§ **Written problem 1**
In the Boston Legal thread, which play does TNGTony say has the same story line?

§ **Provided text**
###

# Boston Legal pushing the envelope



## Chris Blount (Jun 22, 2001)

WARNING: POSSIBLE SPOILER IF YOU DVR'ed THE 24 OCT SHOW

Does anyone think that last night's episode was slightly disturbing? I absolutely love the show but the whole idea about a son having a love affair with his own mother seems a bit over the top even for network TV. I know the kiss at the end was not really between mother and son but just the idea. Yuck! :barf:


----------



## Ryanm86 (Oct 18, 2006)

I don't know what was worse the incest or the stabs at religion. That's Hollywood for you.


----------



## TNGTony (Mar 23, 2002)

The story line is as old as written performances. There is a little play named "Oedipus Rex" written by Sophocles about 400 B.C. In this play Oedipus kills hiis father and has children with his mother.

Thus the tem "Oedipal complex" 

See ya
Tony


----------



## Capmeister (Sep 16, 2003)

I stopped watching Boston Legal when three weeks in a row they had a story with some politics mixed in. I just don't care to see weak political discussions in the comedy I watch (and it's basically a comedy show). It's always one sided and the other side is written idiotically, and it leaves me making arguments in my head for positions I might not even agree with. It seemed to happen when Candice Bergen joined the show. I gave it three weeks, then said, "okay, I've had enough" and have not been back.


----------



## ibglowin (Sep 10, 2002)

You either love this show or you hate it. I like the quick wit myself. Didn't care much for the latest plot though. It was unusual in that this court case was dragged out over 4 weeks of episodes as well.

Have been LMAO at the latest musings of Denny Crane and the little person lawyer. :lol:


----------



## Chris Blount (Jun 22, 2001)

ibglowin said:


> You either love this show or you hate it. I like the quick wit myself. Didn't care much for the latest plot though. It was unusual in that this court case was dragged out over 4 weeks of episodes as well.
> 
> Have been LMAO at the latest musings of Denny Crane and the little person lawyer. :lol:


Look down!


----------



## Capmeister (Sep 16, 2003)

I don't think I love it or hate it. I just didn't want to bother anymore.


----------



## ApK (Mar 6, 2006)

Capmeister said:


> I stopped watching Boston Legal when three weeks in a row they had a story with some politics mixed in. I just don't care to see weak political discussions in the comedy I watch (and it's basically a comedy show). It's always one sided and the other side is written idiotically, and it leaves me making arguments in my head for positions I might not even agree with.


Umm...HELLO! Are you just noticing that now? Popular media has been that way since Vietnam...maybe since McCarthy.

Shatner is brilliant on BL, though.


----------



## Capmeister (Sep 16, 2003)

It's not all shows, just some. This one wasn't worth the hassle of the onesided arguments, and I didn't want to be sitting there saying, "yeahbutwhatabout" to the TV.


----------



## Mike D-CO5 (Mar 12, 2003)

###

§ **Data in this exercise**
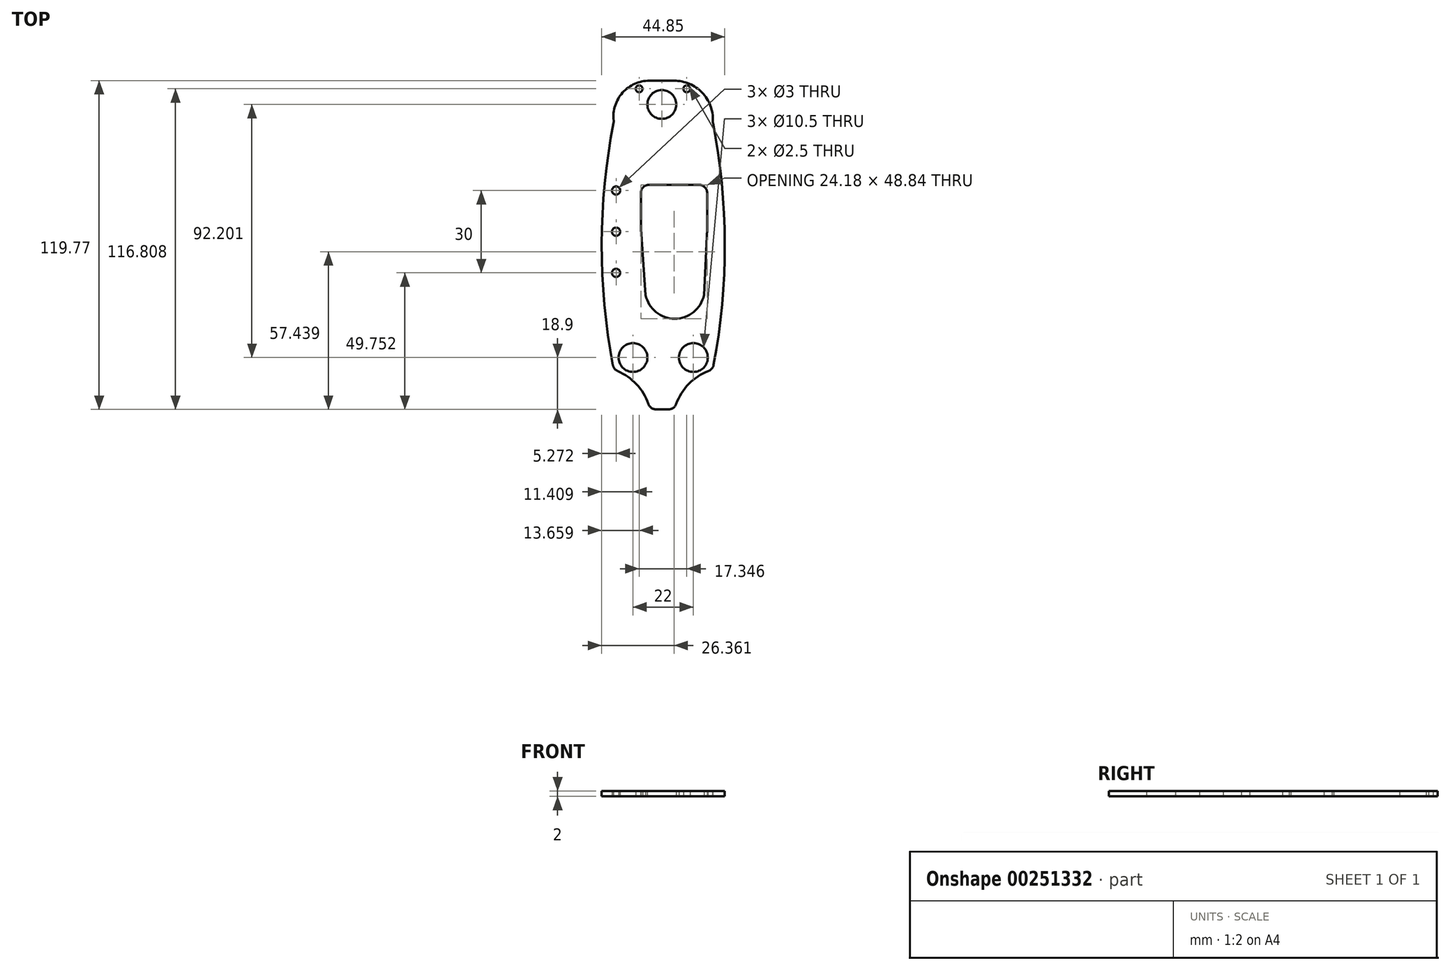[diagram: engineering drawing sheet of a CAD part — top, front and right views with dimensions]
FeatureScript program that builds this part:
annotation { "Feature Type Name" : "Feature", "Feature Type Description" : "" }
export const myFeature = defineFeature(function(context is Context, id is Id, definition is map)
    precondition{}
    {
        {
            var Q0;
            Q0=qCreatedBy(makeId("Top.planeOp"),FACE);
            var sketch = newSketch(context, id + "F0", { "sketchPlane" : qUnion([Q0])});
            skPoint(sketch, "E0.centerSnap0", {"position": v(-15.1, 30.97) * mm});
            skLineSegment(sketch, "E1.left", {"start": v(-18.17, -43.54) * mm, "end": v(-18.17, -45.33) * mm});
            skLineSegment(sketch, "E2", {"start": v(-0.67, 28.78) * mm, "end": v(-0.5, -52.83) * mm, "construction": true});
            skCircle(sketch, "E3", {"center": v(-12.27, 28.96) * mm, "radius": 1.75 * mm});
            skCircle(sketch, "E4.MirrorC", {"center": v(10.93, 29) * mm, "radius": 1.75 * mm});
            skLineSegment(sketch, "E5", {"start": v(17.87, -45.36) * mm, "end": v(17.87, -69.44) * mm});
            skLineSegment(sketch, "E6", {"start": v(17.87, -69.44) * mm, "end": v(-18.17, -69.41) * mm});
            skLineSegment(sketch, "E7", {"start": v(-18.17, -69.41) * mm, "end": v(-18.17, -45.33) * mm});
            skLineSegment(sketch, "E8.bottom", {"start": v(-9.77, 31.46) * mm, "end": v(-14.77, 31.46) * mm});
            skLineSegment(sketch, "E8.top", {"start": v(-9.77, 26.46) * mm, "end": v(-14.77, 26.46) * mm});
            skLineSegment(sketch, "E8.left", {"start": v(-9.77, 31.46) * mm, "end": v(-9.77, 26.46) * mm});
            skLineSegment(sketch, "E8.right", {"start": v(-14.77, 31.46) * mm, "end": v(-14.77, 26.46) * mm});
            skLineSegment(sketch, "E9.MirrorCS", {"start": v(8.42, 31.5) * mm, "end": v(8.44, 26.5) * mm});
            skLineSegment(sketch, "E10.MirrorCS", {"start": v(8.44, 26.5) * mm, "end": v(13.44, 26.52) * mm});
            skLineSegment(sketch, "E11.MirrorCS", {"start": v(13.42, 31.52) * mm, "end": v(13.44, 26.52) * mm});
            skLineSegment(sketch, "E12.MirrorCS", {"start": v(8.42, 31.5) * mm, "end": v(13.42, 31.52) * mm});
            skCircle(sketch, "E13", {"center": v(10.93, 8.5) * mm, "radius": 3 * mm});
            skCircle(sketch, "E14", {"center": v(10.93, 1.5) * mm, "radius": 3 * mm});
            skLineSegment(sketch, "E15", {"start": v(13.93, 8.5) * mm, "end": v(13.93, 1.5) * mm});
            skLineSegment(sketch, "E16", {"start": v(7.93, 8.5) * mm, "end": v(7.93, 1.5) * mm});
            skCircle(sketch, "E17", {"center": v(4.15, -12) * mm, "radius": 9.5 * mm});
            skLineSegment(sketch, "E18", {"start": v(-5.17, 51.46) * mm, "end": v(3.83, 51.46) * mm});
            skCircle(sketch, "E19", {"center": v(-0.67, 42.8) * mm, "radius": 5.25 * mm});
            skPoint(sketch, "E19.centerSnap0", {"position": v(-0.67, 51.46) * mm});
            skCircle(sketch, "E20", {"center": v(-11.17, -49.41) * mm, "radius": 5.25 * mm});
            skCircle(sketch, "E21", {"center": v(10.83, -49.41) * mm, "radius": 5.25 * mm});
            skCircle(sketch, "E22", {"center": v(-8.92, -64.41) * mm, "radius": 1.25 * mm});
            skCircle(sketch, "E23", {"center": v(8.08, -64.41) * mm, "radius": 1.25 * mm});
            skLineSegment(sketch, "E24", {"start": v(-5, -68.3) * mm, "end": v(4, -68.31) * mm});
            skArc(sketch, "E25", {"start": v(-5, -68.3) * mm, "mid": v(-9.7, -59.34) * mm, "end": v(-18.17, -53.82) * mm});
            skArc(sketch, "E26", {"start": v(17.87, -53.82) * mm, "mid": v(8.98, -59.2) * mm, "end": v(4, -68.31) * mm});
            skCircle(sketch, "E27", {"center": v(8.42, 48.5) * mm, "radius": 1.25 * mm});
            skCircle(sketch, "E28", {"center": v(-8.92, 48.5) * mm, "radius": 1.25 * mm});
            skArc(sketch, "E29", {"start": v(-5.17, 51.46) * mm, "mid": v(-15.09, 46.93) * mm, "end": v(-18.17, 36.46) * mm});
            skArc(sketch, "E30", {"start": v(17.9, 36.46) * mm, "mid": v(14.12, 47.01) * mm, "end": v(3.83, 51.46) * mm});
            skArc(sketch, "E31", {"start": v(17.87, -53.82) * mm, "mid": v(22.27, -8.68) * mm, "end": v(17.9, 36.46) * mm});
            skArc(sketch, "E32", {"start": v(-18.17, 36.46) * mm, "mid": v(-22.58, -8.68) * mm, "end": v(-18.17, -53.82) * mm});
            skLineSegment(sketch, "E33", {"start": v(14.67, -26.67) * mm, "end": v(15.87, -2.68) * mm});
            skLineSegment(sketch, "E34", {"start": v(-6.57, -26.67) * mm, "end": v(-8.28, -2.68) * mm});
            skLineSegment(sketch, "E35", {"start": v(-8.28, -2.68) * mm, "end": v(-8.32, 13.5) * mm});
            skLineSegment(sketch, "E36", {"start": v(-8.32, 13.5) * mm, "end": v(15.84, 13.55) * mm});
            skArc(sketch, "E37", {"start": v(-6.57, -26.67) * mm, "mid": v(4.05, -35.29) * mm, "end": v(14.67, -26.67) * mm});
            skLineSegment(sketch, "E38", {"start": v(15.87, -2.68) * mm, "end": v(15.84, 13.55) * mm});
            skCircle(sketch, "E39", {"center": v(-17.3, -3.56) * mm, "radius": 1.5 * mm});
            skCircle(sketch, "E40", {"center": v(-17.3, -18.56) * mm, "radius": 1.5 * mm});
            skCircle(sketch, "E41", {"center": v(-17.3, 11.44) * mm, "radius": 1.5 * mm});
            skSolve(sketch);
        }
        {
            var Q0;
            Q0=makeQuery(id+"F0.imprint","IMPRINT",FACE,{"disambiguationData":[TD([[makeQuery(id+"F0.imprint","IMPRINT",EDGE,{"derivedFrom":sQuery(id+"F0.wireOp",EDGE,"E8.bottom")}),-1.0]])]});
            var Q1;
            Q1=makeQuery(id+"F0.imprint","IMPRINT",FACE,{"disambiguationData":[TD([[makeQuery(id+"F0.imprint","IMPRINT",EDGE,{"derivedFrom":sQuery(id+"F0.wireOp",EDGE,"E3")}),-1.0]])]});
            var Q2;
            Q2=makeQuery(id+"F0.imprint","IMPRINT",FACE,{"disambiguationData":[TD([[makeQuery(id+"F0.imprint","IMPRINT",EDGE,{"derivedFrom":sQuery(id+"F0.wireOp",EDGE,"E3")}),1.0]])]});
            var Q3;
            Q3=makeQuery(id+"F0.imprint","IMPRINT",FACE,{"disambiguationData":[TD([[makeQuery(id+"F0.imprint","IMPRINT",EDGE,{"derivedFrom":sQuery(id+"F0.wireOp",EDGE,"E4.MirrorC")}),1.0]])]});
            var Q4;
            Q4=makeQuery(id+"F0.imprint","IMPRINT",FACE,{"disambiguationData":[TD([[makeQuery(id+"F0.imprint","IMPRINT",EDGE,{"derivedFrom":sQuery(id+"F0.wireOp",EDGE,"E4.MirrorC")}),-1.0]])]});
            extrude(context, id + "F1", {"entities" : qUnion([Q0, Q1, Q2, Q3, Q4]), "depth" : 2 * mm});
        }
        {
            var Q0;
            Q0=makeQuery(id+"F1.opExtrude","SWEPT_EDGE",EDGE,{"disambiguationData":[OSD([sQuery(id+"F0.wireOp",EDGE,"E24"),sQuery(id+"F0.wireOp",EDGE,"E26")])]});
            var Q1;
            Q1=makeQuery(id+"F1.opExtrude","SWEPT_EDGE",EDGE,{"disambiguationData":[OSD([sQuery(id+"F0.wireOp",EDGE,"E24"),sQuery(id+"F0.wireOp",EDGE,"E25")])]});
            var Q2;
            Q2=makeQuery(id+"F1.opExtrude","SWEPT_EDGE",EDGE,{"disambiguationData":[OSD([sQuery(id+"F0.wireOp",EDGE,"E35"),sQuery(id+"F0.wireOp",EDGE,"E36")])]});
            var Q3;
            Q3=makeQuery(id+"F1.opExtrude","SWEPT_EDGE",EDGE,{"disambiguationData":[OSD([sQuery(id+"F0.wireOp",EDGE,"E36"),sQuery(id+"F0.wireOp",EDGE,"E38")])]});
            var Q4;
            Q4=makeQuery(id+"F1.opExtrude","SWEPT_EDGE",EDGE,{"disambiguationData":[OSD([sQuery(id+"F0.wireOp",EDGE,"E30"),sQuery(id+"F0.wireOp",EDGE,"E31")])]});
            var Q5;
            Q5=makeQuery(id+"F1.opExtrude","SWEPT_EDGE",EDGE,{"disambiguationData":[OSD([sQuery(id+"F0.wireOp",EDGE,"E29"),sQuery(id+"F0.wireOp",EDGE,"E32")])]});
            var Q6;
            Q6=makeQuery(id+"F1.opExtrude","SWEPT_EDGE",EDGE,{"disambiguationData":[OSD([sQuery(id+"F0.wireOp",EDGE,"E5"),sQuery(id+"F0.wireOp",EDGE,"E26"),sQuery(id+"F0.wireOp",EDGE,"E31")])]});
            var Q7;
            Q7=makeQuery(id+"F1.opExtrude","SWEPT_EDGE",EDGE,{"disambiguationData":[OSD([sQuery(id+"F0.wireOp",EDGE,"E7"),sQuery(id+"F0.wireOp",EDGE,"E25"),sQuery(id+"F0.wireOp",EDGE,"E32")])]});
            fillet(context, id + "F2", {"entities" : qUnion([Q0, Q1, Q2, Q3, Q4, Q5, Q6, Q7]), "radius" : 3 * mm, "tangentPropagation" : true, "allowEdgeOverflow" : false});
        }
    });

###

§ **Written problem 2**
Duplicate the CAD listing, beginning at its first line and stopping after the line that contains "v(17.87, -45.36) *". Leave the pictures out.

§ **Written solution 1**
"Oedipus Rex," written by Sophocles about 400 B.C.

§ **Written solution 2**
[diagram: engineering drawing sheet of a CAD part — top, front and right views with dimensions]
FeatureScript program that builds this part:
annotation { "Feature Type Name" : "Feature", "Feature Type Description" : "" }
export const myFeature = defineFeature(function(context is Context, id is Id, definition is map)
    precondition{}
    {
        {
            var Q0;
            Q0=qCreatedBy(makeId("Top.planeOp"),FACE);
            var sketch = newSketch(context, id + "F0", { "sketchPlane" : qUnion([Q0])});
            skPoint(sketch, "E0.centerSnap0", {"position": v(-15.1, 30.97) * mm});
            skLineSegment(sketch, "E1.left", {"start": v(-18.17, -43.54) * mm, "end": v(-18.17, -45.33) * mm});
            skLineSegment(sketch, "E2", {"start": v(-0.67, 28.78) * mm, "end": v(-0.5, -52.83) * mm, "construction": true});
            skCircle(sketch, "E3", {"center": v(-12.27, 28.96) * mm, "radius": 1.75 * mm});
            skCircle(sketch, "E4.MirrorC", {"center": v(10.93, 29) * mm, "radius": 1.75 * mm});
            skLineSegment(sketch, "E5", {"start": v(17.87, -45.36) * mm, "end": v(17.87, -69.44) * mm});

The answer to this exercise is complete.